- _REQUEST_: Pictures do not belong in the copy, so please give every entry below again exactly.

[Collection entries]
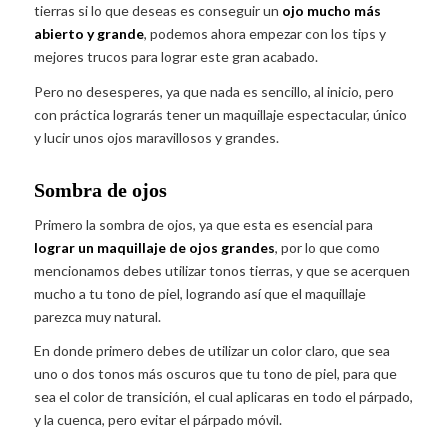
tierras si lo que deseas es conseguir un
ojo mucho más
abierto y grande
, podemos ahora empezar con los tips y
mejores trucos para lograr este gran acabado.
Pero no desesperes, ya que nada es sencillo, al inicio, pero
con práctica lograrás tener un maquillaje espectacular, único
y lucir unos ojos maravillosos y grandes.
Sombra de ojos
Primero la sombra de ojos, ya que esta es esencial para
lograr un maquillaje de ojos grandes
, por lo que como
mencionamos debes utilizar tonos tierras, y que se acerquen
mucho a tu tono de piel, logrando así que el maquillaje
parezca muy natural.
En donde primero debes de utilizar un color claro, que sea
uno o dos tonos más oscuros que tu tono de piel, para que
sea el color de transición, el cual aplicaras en todo el párpado,
y la cuenca, pero evitar el párpado móvil.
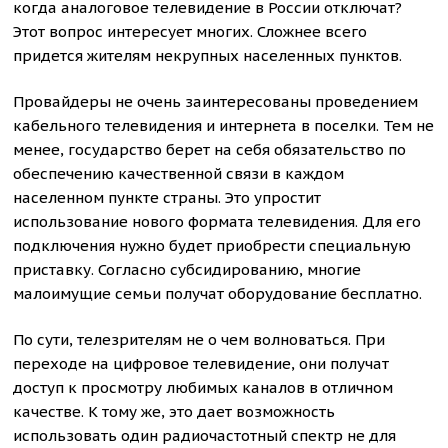
когда аналоговое телевидение в России отключат?
Этот вопрос интересует многих. Сложнее всего
придется жителям некрупных населенных пунктов.
Провайдеры не очень заинтересованы проведением
кабельного телевидения и интернета в поселки. Тем не
менее, государство берет на себя обязательство по
обеспечению качественной связи в каждом
населенном пункте страны. Это упростит
использование нового формата телевидения. Для его
подключения нужно будет приобрести специальную
приставку. Согласно субсидированию, многие
малоимущие семьи получат оборудование бесплатно.
По сути, телезрителям не о чем волноваться. При
переходе на цифровое телевидение, они получат
доступ к просмотру любимых каналов в отличном
качестве. К тому же, это дает возможность
использовать один радиочастотный спектр не для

- _EXPECTED OUTPUT_:
tierras si lo que deseas es conseguir un
ojo mucho más
abierto y grande
, podemos ahora empezar con los tips y
mejores trucos para lograr este gran acabado.
Pero no desesperes, ya que nada es sencillo, al inicio, pero
con práctica lograrás tener un maquillaje espectacular, único
y lucir unos ojos maravillosos y grandes.
Sombra de ojos
Primero la sombra de ojos, ya que esta es esencial para
lograr un maquillaje de ojos grandes
, por lo que como
mencionamos debes utilizar tonos tierras, y que se acerquen
mucho a tu tono de piel, logrando así que el maquillaje
parezca muy natural.
En donde primero debes de utilizar un color claro, que sea
uno o dos tonos más oscuros que tu tono de piel, para que
sea el color de transición, el cual aplicaras en todo el párpado,
y la cuenca, pero evitar el párpado móvil.
когда аналоговое телевидение в России отключат?
Этот вопрос интересует многих. Сложнее всего
придется жителям некрупных населенных пунктов.
Провайдеры не очень заинтересованы проведением
кабельного телевидения и интернета в поселки. Тем не
менее, государство берет на себя обязательство по
обеспечению качественной связи в каждом
населенном пункте страны. Это упростит
использование нового формата телевидения. Для его
подключения нужно будет приобрести специальную
приставку. Согласно субсидированию, многие
малоимущие семьи получат оборудование бесплатно.
По сути, телезрителям не о чем волноваться. При
переходе на цифровое телевидение, они получат
доступ к просмотру любимых каналов в отличном
качестве. К тому же, это дает возможность
использовать один радиочастотный спектр не для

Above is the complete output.